[TASK REQUIREMENTS] From the entries below, keep only the lines that contain the string "label" and copy them out.

▬▬▬

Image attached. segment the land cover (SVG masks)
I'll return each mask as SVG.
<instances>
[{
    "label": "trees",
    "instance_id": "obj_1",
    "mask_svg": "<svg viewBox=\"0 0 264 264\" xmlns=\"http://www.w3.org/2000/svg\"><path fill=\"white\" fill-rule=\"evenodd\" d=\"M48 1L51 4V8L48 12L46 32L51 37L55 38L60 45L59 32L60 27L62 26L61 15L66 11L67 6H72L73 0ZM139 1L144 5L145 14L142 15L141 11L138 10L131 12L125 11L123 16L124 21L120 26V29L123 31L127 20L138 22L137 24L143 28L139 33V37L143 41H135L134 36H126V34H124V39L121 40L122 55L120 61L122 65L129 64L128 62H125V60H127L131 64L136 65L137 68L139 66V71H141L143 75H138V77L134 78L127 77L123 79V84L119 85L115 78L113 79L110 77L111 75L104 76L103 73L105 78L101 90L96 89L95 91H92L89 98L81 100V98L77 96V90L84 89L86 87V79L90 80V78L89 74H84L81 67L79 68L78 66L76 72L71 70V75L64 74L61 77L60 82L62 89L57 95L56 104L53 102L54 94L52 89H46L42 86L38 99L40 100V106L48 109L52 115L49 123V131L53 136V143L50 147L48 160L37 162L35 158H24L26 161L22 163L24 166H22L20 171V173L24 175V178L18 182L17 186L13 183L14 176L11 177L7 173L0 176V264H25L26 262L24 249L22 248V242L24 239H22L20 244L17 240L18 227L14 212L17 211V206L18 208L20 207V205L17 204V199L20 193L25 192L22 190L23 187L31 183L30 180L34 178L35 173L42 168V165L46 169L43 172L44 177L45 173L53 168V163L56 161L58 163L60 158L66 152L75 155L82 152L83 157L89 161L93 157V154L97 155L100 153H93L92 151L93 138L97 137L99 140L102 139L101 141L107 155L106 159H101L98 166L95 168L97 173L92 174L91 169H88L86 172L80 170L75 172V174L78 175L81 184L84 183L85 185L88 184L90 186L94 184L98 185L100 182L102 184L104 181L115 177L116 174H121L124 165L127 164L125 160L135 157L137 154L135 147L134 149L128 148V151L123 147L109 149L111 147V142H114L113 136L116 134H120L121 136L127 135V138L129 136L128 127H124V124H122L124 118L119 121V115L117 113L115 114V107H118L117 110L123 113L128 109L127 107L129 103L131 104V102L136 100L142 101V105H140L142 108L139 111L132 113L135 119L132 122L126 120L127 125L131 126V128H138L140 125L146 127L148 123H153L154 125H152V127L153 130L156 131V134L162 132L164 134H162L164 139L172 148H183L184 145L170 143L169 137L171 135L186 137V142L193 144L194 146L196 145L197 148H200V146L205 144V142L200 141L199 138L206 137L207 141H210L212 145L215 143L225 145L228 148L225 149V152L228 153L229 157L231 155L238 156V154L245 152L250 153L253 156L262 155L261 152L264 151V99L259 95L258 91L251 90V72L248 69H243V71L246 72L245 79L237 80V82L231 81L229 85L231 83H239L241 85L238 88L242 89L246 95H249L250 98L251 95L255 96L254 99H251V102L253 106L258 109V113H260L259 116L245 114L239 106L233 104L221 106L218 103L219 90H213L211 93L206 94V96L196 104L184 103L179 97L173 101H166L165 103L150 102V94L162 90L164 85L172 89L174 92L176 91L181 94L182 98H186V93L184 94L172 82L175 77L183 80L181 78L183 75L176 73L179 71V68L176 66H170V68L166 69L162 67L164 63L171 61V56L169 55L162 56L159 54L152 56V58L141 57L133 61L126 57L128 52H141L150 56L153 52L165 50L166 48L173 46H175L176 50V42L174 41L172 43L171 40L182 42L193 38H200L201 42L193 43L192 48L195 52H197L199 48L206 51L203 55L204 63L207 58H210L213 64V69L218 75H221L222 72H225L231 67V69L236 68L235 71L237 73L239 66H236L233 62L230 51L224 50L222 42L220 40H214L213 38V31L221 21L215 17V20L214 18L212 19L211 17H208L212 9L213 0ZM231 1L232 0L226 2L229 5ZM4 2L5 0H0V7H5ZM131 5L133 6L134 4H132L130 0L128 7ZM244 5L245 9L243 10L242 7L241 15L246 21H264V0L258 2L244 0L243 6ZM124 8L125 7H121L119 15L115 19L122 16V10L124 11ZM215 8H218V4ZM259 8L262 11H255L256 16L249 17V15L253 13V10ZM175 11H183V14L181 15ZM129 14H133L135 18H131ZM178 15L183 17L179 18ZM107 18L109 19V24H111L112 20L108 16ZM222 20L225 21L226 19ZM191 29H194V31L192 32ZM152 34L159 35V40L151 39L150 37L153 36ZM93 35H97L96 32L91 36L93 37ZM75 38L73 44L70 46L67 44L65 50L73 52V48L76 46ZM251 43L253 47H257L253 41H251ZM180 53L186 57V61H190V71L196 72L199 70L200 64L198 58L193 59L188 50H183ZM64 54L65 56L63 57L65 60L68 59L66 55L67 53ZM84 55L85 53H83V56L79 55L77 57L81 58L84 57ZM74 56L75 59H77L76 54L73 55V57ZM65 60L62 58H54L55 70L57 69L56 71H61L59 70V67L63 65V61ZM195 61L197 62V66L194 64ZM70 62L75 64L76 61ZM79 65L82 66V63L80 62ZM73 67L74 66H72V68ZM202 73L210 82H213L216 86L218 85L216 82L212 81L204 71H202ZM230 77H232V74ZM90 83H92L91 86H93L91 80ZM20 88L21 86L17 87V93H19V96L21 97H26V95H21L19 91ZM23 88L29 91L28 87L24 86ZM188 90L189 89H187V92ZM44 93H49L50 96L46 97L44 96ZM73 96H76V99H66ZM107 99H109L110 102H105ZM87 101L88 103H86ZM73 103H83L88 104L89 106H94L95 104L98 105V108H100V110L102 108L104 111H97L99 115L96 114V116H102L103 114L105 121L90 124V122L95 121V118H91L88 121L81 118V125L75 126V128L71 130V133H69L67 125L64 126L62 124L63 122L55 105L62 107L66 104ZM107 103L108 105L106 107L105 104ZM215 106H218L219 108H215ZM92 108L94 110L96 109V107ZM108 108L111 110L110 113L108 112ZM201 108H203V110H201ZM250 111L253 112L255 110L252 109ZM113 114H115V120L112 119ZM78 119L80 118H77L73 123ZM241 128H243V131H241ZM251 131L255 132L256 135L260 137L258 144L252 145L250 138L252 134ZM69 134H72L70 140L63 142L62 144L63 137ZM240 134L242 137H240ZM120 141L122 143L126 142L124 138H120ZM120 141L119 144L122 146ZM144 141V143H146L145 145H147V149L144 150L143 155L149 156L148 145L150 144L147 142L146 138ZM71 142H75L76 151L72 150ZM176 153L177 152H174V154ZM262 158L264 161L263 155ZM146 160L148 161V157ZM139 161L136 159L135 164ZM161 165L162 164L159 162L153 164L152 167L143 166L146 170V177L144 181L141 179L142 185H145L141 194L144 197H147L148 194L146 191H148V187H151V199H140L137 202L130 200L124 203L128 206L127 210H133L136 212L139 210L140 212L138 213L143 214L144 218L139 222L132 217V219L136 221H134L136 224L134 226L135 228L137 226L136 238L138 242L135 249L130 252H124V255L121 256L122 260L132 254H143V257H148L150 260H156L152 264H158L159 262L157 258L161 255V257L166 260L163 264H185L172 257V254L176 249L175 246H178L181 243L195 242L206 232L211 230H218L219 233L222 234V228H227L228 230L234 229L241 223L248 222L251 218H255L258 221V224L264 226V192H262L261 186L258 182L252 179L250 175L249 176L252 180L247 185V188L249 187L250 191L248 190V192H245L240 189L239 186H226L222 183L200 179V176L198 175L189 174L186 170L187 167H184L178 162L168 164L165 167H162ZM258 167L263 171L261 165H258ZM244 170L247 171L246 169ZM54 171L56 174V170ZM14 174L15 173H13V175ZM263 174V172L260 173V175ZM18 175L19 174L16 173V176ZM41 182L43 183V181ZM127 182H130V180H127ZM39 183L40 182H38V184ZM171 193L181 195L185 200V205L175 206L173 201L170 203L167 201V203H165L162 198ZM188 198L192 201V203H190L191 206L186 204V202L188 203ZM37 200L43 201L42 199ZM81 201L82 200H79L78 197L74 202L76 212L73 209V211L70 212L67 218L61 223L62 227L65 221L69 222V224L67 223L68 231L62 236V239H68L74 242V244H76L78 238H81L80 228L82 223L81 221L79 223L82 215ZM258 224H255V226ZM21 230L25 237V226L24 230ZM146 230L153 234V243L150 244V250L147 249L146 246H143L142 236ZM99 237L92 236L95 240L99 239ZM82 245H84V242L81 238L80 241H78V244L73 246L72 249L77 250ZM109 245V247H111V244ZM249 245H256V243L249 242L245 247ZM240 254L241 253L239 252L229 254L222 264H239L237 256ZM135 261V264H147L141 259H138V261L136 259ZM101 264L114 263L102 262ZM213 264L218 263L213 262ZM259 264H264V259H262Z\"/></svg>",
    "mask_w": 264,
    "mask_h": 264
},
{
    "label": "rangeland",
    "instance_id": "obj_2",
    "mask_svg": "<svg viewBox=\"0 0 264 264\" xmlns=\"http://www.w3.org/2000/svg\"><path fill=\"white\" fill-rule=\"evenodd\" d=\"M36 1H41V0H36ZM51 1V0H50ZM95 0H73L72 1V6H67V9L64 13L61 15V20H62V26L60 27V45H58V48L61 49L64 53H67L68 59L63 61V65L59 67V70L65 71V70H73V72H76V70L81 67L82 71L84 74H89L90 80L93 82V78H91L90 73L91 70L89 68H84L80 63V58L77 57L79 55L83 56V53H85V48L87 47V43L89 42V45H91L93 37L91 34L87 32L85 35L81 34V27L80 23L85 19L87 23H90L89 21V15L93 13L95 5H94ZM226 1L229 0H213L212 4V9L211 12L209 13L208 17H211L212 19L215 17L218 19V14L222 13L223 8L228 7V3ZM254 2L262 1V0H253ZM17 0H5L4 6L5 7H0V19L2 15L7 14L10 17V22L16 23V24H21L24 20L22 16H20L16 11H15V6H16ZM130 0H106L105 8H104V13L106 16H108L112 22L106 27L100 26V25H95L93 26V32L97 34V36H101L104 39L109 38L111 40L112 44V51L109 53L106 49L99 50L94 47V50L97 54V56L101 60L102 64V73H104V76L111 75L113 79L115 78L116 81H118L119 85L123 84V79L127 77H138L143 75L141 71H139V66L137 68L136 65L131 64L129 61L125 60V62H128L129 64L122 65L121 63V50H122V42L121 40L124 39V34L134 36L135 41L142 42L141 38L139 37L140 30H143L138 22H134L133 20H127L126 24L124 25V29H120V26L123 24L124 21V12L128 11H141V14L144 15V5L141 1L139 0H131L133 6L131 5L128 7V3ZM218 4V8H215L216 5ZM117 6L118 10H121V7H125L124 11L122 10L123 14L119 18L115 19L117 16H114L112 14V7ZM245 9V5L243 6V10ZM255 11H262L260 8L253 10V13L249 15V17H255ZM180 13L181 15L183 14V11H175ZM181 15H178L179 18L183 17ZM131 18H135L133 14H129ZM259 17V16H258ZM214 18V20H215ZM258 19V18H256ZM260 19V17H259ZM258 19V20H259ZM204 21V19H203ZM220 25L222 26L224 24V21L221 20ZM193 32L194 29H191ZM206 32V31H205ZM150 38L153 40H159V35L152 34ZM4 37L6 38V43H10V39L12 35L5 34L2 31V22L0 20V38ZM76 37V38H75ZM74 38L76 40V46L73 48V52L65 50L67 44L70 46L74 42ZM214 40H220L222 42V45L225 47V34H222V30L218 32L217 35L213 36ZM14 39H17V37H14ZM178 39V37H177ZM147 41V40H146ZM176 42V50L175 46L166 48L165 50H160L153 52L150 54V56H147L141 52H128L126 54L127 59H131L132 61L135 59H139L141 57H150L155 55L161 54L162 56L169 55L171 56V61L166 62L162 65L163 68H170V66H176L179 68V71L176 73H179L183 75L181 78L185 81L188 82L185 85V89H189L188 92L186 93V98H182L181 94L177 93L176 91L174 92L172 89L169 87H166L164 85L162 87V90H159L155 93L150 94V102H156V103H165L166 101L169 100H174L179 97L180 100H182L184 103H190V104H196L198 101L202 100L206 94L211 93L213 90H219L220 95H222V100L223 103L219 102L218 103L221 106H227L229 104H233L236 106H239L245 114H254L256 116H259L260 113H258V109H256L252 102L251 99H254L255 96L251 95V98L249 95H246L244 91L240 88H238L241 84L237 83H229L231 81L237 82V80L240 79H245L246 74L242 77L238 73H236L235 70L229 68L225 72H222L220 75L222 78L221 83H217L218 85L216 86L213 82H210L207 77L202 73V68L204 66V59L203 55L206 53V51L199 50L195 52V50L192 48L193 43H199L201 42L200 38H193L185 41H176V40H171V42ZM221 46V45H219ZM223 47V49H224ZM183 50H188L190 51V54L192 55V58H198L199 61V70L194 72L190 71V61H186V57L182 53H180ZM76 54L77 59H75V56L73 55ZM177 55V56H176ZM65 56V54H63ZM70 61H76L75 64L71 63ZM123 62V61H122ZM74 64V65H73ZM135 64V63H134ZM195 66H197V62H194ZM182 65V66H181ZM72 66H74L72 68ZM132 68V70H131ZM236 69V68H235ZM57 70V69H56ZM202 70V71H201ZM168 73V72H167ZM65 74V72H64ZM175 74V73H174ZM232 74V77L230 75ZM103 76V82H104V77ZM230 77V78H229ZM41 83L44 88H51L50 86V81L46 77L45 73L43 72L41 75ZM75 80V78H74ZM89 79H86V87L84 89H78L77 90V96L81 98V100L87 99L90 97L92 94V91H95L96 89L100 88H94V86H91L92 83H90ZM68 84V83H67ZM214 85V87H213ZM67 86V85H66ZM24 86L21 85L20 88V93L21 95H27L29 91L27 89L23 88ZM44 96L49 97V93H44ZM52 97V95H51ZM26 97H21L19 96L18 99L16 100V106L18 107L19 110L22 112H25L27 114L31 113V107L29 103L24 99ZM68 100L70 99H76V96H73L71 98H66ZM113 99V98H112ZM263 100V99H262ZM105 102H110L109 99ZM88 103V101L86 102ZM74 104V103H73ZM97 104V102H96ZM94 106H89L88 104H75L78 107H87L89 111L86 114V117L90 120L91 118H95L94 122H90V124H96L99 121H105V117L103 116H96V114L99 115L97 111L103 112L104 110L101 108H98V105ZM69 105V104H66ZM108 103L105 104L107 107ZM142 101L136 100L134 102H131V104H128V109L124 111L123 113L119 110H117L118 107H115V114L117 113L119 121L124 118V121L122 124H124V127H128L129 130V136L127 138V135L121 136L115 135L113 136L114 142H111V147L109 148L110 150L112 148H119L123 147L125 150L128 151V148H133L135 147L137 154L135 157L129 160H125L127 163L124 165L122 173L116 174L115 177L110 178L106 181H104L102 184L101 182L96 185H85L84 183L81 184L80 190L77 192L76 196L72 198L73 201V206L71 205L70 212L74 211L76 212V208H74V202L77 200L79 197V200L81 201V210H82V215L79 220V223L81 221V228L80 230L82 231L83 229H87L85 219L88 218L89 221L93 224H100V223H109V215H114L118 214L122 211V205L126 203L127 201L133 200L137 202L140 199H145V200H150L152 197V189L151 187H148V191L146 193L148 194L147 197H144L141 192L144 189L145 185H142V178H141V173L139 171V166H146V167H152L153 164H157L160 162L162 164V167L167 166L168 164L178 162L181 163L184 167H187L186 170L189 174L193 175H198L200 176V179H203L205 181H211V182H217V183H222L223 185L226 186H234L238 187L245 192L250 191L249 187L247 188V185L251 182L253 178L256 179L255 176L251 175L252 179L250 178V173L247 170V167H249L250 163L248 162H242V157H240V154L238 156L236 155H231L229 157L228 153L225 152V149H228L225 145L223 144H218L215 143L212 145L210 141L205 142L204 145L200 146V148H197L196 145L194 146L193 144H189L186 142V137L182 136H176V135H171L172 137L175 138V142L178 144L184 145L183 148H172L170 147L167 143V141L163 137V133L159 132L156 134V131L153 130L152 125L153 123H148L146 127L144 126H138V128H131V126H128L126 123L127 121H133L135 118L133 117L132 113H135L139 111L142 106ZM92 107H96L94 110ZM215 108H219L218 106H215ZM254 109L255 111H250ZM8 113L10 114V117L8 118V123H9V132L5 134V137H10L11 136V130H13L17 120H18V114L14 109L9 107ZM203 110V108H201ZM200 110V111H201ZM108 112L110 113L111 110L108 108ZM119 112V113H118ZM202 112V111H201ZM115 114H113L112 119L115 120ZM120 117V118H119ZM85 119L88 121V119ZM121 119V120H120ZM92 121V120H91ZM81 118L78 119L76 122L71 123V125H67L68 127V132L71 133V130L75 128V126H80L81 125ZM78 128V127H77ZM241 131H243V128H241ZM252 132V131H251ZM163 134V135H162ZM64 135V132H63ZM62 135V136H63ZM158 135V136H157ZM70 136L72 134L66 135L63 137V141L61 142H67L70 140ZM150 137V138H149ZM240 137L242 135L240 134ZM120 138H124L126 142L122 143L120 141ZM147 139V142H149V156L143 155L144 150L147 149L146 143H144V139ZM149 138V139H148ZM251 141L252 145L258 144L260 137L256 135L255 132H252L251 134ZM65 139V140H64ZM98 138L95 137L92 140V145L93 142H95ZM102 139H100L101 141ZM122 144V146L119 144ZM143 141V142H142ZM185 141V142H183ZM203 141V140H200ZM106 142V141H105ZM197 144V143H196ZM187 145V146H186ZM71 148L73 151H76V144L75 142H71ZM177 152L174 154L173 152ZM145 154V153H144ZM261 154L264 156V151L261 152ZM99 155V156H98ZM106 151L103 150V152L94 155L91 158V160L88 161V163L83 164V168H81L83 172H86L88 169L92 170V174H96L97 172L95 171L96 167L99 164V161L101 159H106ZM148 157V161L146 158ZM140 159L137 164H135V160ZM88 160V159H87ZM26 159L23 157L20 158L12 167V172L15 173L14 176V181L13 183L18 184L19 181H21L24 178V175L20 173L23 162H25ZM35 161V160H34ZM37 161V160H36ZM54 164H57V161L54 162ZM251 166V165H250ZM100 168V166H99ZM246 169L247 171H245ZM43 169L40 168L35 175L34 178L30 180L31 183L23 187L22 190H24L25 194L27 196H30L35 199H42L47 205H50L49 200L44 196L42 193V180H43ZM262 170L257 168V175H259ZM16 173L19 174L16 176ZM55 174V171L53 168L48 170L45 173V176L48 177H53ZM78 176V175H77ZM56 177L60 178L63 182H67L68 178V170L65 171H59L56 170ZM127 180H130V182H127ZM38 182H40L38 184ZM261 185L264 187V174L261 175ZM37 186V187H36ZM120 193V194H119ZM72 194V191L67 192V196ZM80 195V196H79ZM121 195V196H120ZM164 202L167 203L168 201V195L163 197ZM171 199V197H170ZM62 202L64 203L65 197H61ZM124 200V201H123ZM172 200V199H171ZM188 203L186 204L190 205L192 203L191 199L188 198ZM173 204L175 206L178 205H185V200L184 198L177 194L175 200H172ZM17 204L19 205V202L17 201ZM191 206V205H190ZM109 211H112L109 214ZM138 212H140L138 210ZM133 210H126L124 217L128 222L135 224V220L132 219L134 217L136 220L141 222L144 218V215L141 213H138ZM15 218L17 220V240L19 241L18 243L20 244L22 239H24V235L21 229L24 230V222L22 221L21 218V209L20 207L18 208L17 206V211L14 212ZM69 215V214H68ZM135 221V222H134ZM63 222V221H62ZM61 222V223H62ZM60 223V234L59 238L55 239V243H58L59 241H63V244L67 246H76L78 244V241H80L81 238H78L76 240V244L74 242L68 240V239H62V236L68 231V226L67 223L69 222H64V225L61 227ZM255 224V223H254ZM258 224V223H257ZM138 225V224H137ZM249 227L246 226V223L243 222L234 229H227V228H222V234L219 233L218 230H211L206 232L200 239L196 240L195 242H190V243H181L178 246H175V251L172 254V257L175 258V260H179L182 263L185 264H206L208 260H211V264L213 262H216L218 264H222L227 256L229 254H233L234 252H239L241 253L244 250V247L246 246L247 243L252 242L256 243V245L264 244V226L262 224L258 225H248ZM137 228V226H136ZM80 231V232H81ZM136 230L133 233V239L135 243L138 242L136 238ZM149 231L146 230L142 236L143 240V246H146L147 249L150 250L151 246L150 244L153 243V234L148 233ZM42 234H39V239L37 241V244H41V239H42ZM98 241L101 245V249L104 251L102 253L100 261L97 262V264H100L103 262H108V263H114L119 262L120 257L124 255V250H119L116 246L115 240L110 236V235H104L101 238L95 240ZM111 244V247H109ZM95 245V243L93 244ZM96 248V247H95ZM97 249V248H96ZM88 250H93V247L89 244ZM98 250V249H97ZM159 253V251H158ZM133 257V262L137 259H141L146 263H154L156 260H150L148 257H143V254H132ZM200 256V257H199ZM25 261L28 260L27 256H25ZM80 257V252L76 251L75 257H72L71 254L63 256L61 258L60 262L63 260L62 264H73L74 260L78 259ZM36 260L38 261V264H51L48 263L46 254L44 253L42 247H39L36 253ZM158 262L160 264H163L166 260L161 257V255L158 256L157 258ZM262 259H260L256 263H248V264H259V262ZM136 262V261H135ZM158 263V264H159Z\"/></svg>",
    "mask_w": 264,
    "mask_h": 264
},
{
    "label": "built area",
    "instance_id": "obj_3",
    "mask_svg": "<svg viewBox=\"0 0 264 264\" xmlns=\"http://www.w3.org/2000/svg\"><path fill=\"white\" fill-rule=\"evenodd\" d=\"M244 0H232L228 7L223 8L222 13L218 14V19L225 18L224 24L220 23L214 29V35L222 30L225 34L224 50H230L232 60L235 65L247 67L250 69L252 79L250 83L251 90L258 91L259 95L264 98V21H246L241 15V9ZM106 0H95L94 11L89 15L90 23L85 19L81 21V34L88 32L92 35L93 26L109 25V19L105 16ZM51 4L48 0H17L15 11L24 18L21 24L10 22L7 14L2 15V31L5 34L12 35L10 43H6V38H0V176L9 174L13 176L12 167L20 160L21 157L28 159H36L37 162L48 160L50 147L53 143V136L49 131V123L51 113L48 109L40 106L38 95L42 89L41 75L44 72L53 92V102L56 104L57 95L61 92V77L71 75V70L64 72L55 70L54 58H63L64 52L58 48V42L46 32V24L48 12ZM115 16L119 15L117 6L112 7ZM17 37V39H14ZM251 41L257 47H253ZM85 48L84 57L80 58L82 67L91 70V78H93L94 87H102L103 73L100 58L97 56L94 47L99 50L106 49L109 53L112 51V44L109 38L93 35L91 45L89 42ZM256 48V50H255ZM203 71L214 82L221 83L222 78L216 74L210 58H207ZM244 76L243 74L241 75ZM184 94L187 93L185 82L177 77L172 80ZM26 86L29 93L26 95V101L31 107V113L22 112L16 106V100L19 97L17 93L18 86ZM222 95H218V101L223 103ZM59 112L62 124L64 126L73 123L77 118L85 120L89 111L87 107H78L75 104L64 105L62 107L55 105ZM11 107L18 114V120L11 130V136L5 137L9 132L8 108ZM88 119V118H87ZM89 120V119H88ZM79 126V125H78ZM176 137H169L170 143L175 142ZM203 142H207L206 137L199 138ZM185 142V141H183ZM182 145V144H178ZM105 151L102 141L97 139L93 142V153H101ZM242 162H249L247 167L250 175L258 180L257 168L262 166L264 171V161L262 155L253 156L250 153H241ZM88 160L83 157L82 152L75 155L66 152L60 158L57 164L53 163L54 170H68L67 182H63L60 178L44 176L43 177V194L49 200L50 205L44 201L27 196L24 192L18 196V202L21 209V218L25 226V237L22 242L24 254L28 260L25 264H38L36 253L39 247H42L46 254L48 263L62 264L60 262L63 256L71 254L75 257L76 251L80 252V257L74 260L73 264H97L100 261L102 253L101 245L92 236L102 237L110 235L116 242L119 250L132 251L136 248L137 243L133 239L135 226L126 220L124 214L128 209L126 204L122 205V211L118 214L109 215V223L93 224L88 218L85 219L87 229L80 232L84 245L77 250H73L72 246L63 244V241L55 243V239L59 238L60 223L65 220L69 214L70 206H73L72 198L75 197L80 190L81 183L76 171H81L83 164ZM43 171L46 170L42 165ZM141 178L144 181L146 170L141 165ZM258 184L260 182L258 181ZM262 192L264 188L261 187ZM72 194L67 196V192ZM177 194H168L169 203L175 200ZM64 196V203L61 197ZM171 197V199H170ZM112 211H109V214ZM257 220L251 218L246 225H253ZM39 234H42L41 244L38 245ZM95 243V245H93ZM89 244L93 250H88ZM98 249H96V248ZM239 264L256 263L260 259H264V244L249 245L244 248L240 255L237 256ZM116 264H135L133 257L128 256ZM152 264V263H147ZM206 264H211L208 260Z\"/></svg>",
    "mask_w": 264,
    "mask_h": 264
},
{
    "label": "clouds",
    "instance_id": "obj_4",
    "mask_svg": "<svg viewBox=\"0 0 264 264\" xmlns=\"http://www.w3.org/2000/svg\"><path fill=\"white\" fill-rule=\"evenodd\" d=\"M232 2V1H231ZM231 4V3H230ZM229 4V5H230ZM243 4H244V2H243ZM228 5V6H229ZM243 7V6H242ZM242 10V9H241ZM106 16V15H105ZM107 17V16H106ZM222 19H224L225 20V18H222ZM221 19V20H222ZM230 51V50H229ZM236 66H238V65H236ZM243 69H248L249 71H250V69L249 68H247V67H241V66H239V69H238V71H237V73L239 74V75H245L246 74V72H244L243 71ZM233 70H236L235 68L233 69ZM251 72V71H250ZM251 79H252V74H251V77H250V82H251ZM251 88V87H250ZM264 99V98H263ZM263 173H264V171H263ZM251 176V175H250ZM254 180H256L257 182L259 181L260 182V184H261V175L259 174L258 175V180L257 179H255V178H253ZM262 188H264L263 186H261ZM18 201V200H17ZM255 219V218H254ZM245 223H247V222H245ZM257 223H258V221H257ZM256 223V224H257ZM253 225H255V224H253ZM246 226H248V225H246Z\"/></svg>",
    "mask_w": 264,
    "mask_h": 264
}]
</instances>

▬▬▬

[RESPONSE BELOW]
    "label": "trees",
    "label": "rangeland",
    "label": "built area",
    "label": "clouds",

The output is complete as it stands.